## Task description
Rewrite the lines below, changing every "Pdv" to "PDV" and leaving everything else untouched.

## Records for this exercise
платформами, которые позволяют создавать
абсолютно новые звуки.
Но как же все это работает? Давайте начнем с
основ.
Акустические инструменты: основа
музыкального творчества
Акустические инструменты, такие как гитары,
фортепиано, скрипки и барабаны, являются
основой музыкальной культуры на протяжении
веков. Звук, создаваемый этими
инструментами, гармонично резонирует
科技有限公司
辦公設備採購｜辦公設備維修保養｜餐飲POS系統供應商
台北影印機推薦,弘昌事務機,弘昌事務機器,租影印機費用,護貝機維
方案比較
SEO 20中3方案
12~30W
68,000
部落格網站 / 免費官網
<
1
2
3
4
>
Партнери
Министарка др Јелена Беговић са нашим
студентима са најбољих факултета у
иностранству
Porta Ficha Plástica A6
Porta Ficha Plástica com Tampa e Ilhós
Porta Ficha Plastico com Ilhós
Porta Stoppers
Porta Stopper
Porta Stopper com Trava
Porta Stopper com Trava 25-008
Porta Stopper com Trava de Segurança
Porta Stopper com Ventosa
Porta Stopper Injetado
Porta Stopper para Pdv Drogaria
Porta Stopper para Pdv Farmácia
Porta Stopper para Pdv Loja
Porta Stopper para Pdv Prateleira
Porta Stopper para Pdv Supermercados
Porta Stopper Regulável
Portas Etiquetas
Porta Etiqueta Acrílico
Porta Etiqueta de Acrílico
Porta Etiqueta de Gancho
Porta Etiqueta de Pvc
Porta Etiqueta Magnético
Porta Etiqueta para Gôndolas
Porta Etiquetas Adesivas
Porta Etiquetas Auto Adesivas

## Your solution
платформами, которые позволяют создавать
абсолютно новые звуки.
Но как же все это работает? Давайте начнем с
основ.
Акустические инструменты: основа
музыкального творчества
Акустические инструменты, такие как гитары,
фортепиано, скрипки и барабаны, являются
основой музыкальной культуры на протяжении
веков. Звук, создаваемый этими
инструментами, гармонично резонирует
科技有限公司
辦公設備採購｜辦公設備維修保養｜餐飲POS系統供應商
台北影印機推薦,弘昌事務機,弘昌事務機器,租影印機費用,護貝機維
方案比較
SEO 20中3方案
12~30W
68,000
部落格網站 / 免費官網
<
1
2
3
4
>
Партнери
Министарка др Јелена Беговић са нашим
студентима са најбољих факултета у
иностранству
Porta Ficha Plástica A6
Porta Ficha Plástica com Tampa e Ilhós
Porta Ficha Plastico com Ilhós
Porta Stoppers
Porta Stopper
Porta Stopper com Trava
Porta Stopper com Trava 25-008
Porta Stopper com Trava de Segurança
Porta Stopper com Ventosa
Porta Stopper Injetado
Porta Stopper para PDV Drogaria
Porta Stopper para PDV Farmácia
Porta Stopper para PDV Loja
Porta Stopper para PDV Prateleira
Porta Stopper para PDV Supermercados
Porta Stopper Regulável
Portas Etiquetas
Porta Etiqueta Acrílico
Porta Etiqueta de Acrílico
Porta Etiqueta de Gancho
Porta Etiqueta de Pvc
Porta Etiqueta Magnético
Porta Etiqueta para Gôndolas
Porta Etiquetas Adesivas
Porta Etiquetas Auto Adesivas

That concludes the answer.